Table 6. The prediction results of three sets of experimental sequence.

Round	Prediction Day	Prediction Value	True Value	MAE	RMSE	MAPE
1	111	278.13	278.37	0.162	0.172	0.058%
	112	277.72	277.92
	113	277.33	277.41
	114	276.68	276.85
	115	276.12	276.24
2	116	275.67	275.11	0.298	0.327	0.108%
	117	274.99	274.73
	118	275.31	275.11
	119	276.43	276.15
	120	277.61	277.42
3	121	276.13	275.96	0.102	0.109	0.037%
	122	275.76	275.66
	123	275.53	275.64
	124	275.31	275.39
	125	274.93	274.88

. The MAE values of the prediction results of the three rounds were 0.162, 0.298, and 0.102, respectively. The RMSE values of the three rounds were 0.172, 0.327, and 0.109, respectively. The values are so small that they demonstrate the good accuracy of the model from different aspects. The MAPE values of the three rounds were 0.058%, 0.108%, and 0.037%. These values are extremely close to zero, which proves that the quality of the model is quite good. Compared with other rounds, the values of the second round were larger. Through analysis, it was found that there is a positive inflection point of voltage slope in the second round, and it increases or decreases monotonically in other rounds. Figure 13 presents curves of prediction results of the self-renewing RUL prediction model. It can be seen clearly that although there is a slight error in prediction results, the trend and value of prediction sequence in each round can be quite accurate.

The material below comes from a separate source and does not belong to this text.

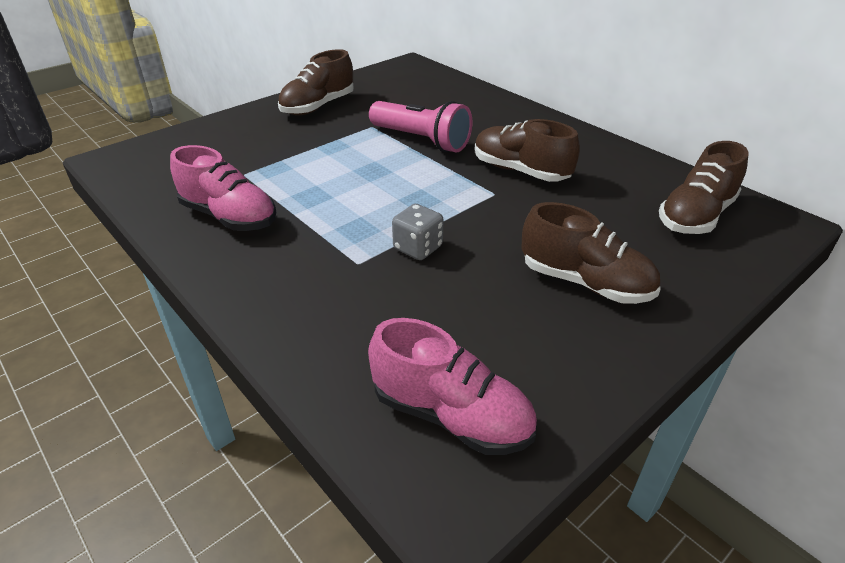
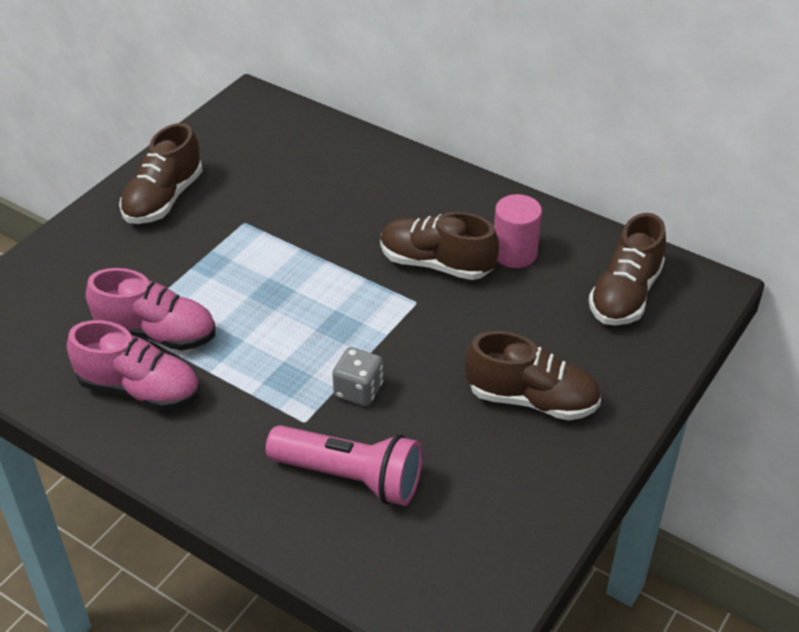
camera: 15 degrees left, 5 degrees up
pink shoe [368,318,537,455] -> pink shoe moved to [86,268,216,350]
pink flashlight [369,101,472,152] -> pink flashlight moved to [266,425,423,506]
none -> pink cylinder [494,194,542,268]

To sum up, the strong adaptability and prediction accuracy of the self-renewing RUL prediction model and the effectiveness of online operation function were verified.

7. Conclusions

The durability of automotive PEMFCs is one of the main factors restricting their commercial application. One of the effective ways to improve the durability of automotive PEMFCs is to develop an accurate and strong practical RUL prediction model and an online operation method of RUL prediction model. In this paper, based on the historical data of a fuel cell bus, a self-renewing RUL prediction model was established, and an online operation scheme that could be relayed on the system was proposed, both of which realize short-term online RUL prediction for automotive PEMFC stacks. The main conclusions are as follows:

• The mode of daily stack voltage of 75 A operation condition used as the health index of the fuel cell bus stack avoided the influence of voltage recovery and random fluctuation. White noise detection can be used to verify that the parameter can better characterize the stack health state.
• The adaptive LOWESS and Bi-LSTM RUL prediction model was established. Adaptive LOWESS is used for adaptive denoising and preliminary feature extraction of stack voltage data, which not only enables the smoothed data series to retain the original fluctuation as much as possible, but also weakens the influence of abnormal points as much as possible. Subsequently, a Bi-LSTM model can be trained with the denoised sequence to realize short-term RUL prediction, which proved to be quite accurate and to have strong adaptability.
• Relying on TBOX and a cloud platform to realize real-time data updating, an online operation scheme of short-term RUL prediction scheme model is proposed, which realizes the short-term online prediction of RUL. The scheme was proved to be effective, which gives the model a strong powerful practicability.

In summary, this work has improved the technology route of PEMFC RUL prediction in vehicles and has good prospects for application in the prognostic and health management of PEMFCs, which is helpful for improving the durability of automotive PEMFCs.